◆ EXERCISE BRIEF
Transcribe each of the lines below word for word, without changing anything.

Saved dataset items
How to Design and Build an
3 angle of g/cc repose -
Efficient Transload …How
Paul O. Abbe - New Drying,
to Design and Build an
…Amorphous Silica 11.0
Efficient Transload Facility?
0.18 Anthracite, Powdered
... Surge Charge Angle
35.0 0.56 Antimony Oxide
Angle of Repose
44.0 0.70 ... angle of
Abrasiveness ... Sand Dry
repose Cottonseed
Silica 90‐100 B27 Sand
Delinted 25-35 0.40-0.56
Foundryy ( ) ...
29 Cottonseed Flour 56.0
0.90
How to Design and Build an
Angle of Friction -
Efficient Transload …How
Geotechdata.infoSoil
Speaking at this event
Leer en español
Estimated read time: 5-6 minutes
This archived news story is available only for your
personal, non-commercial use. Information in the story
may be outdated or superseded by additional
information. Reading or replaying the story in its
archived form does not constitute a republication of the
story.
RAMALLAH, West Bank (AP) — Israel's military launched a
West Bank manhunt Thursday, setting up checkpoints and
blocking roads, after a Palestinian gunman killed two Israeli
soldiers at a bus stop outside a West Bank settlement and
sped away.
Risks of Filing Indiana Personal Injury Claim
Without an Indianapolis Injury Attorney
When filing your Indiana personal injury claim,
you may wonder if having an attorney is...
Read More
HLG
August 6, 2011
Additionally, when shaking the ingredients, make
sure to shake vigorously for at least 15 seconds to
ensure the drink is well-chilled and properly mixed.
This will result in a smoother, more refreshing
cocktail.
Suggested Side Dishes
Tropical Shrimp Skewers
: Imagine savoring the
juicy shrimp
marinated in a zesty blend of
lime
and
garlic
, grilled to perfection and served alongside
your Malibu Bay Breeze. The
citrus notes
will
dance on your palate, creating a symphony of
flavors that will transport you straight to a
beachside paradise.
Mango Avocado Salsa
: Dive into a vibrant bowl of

◆ YOUR RESPONSE
How to Design and Build an
3 angle of g/cc repose -
Efficient Transload …How
Paul O. Abbe - New Drying,
to Design and Build an
…Amorphous Silica 11.0
Efficient Transload Facility?
0.18 Anthracite, Powdered
... Surge Charge Angle
35.0 0.56 Antimony Oxide
Angle of Repose
44.0 0.70 ... angle of
Abrasiveness ... Sand Dry
repose Cottonseed
Silica 90‐100 B27 Sand
Delinted 25-35 0.40-0.56
Foundryy ( ) ...
29 Cottonseed Flour 56.0
0.90
How to Design and Build an
Angle of Friction -
Efficient Transload …How
Geotechdata.infoSoil
Speaking at this event
Leer en español
Estimated read time: 5-6 minutes
This archived news story is available only for your
personal, non-commercial use. Information in the story
may be outdated or superseded by additional
information. Reading or replaying the story in its
archived form does not constitute a republication of the
story.
RAMALLAH, West Bank (AP) — Israel's military launched a
West Bank manhunt Thursday, setting up checkpoints and
blocking roads, after a Palestinian gunman killed two Israeli
soldiers at a bus stop outside a West Bank settlement and
sped away.
Risks of Filing Indiana Personal Injury Claim
Without an Indianapolis Injury Attorney
When filing your Indiana personal injury claim,
you may wonder if having an attorney is...
Read More
HLG
August 6, 2011
Additionally, when shaking the ingredients, make
sure to shake vigorously for at least 15 seconds to
ensure the drink is well-chilled and properly mixed.
This will result in a smoother, more refreshing
cocktail.
Suggested Side Dishes
Tropical Shrimp Skewers
: Imagine savoring the
juicy shrimp
marinated in a zesty blend of
lime
and
garlic
, grilled to perfection and served alongside
your Malibu Bay Breeze. The
citrus notes
will
dance on your palate, creating a symphony of
flavors that will transport you straight to a
beachside paradise.
Mango Avocado Salsa
: Dive into a vibrant bowl of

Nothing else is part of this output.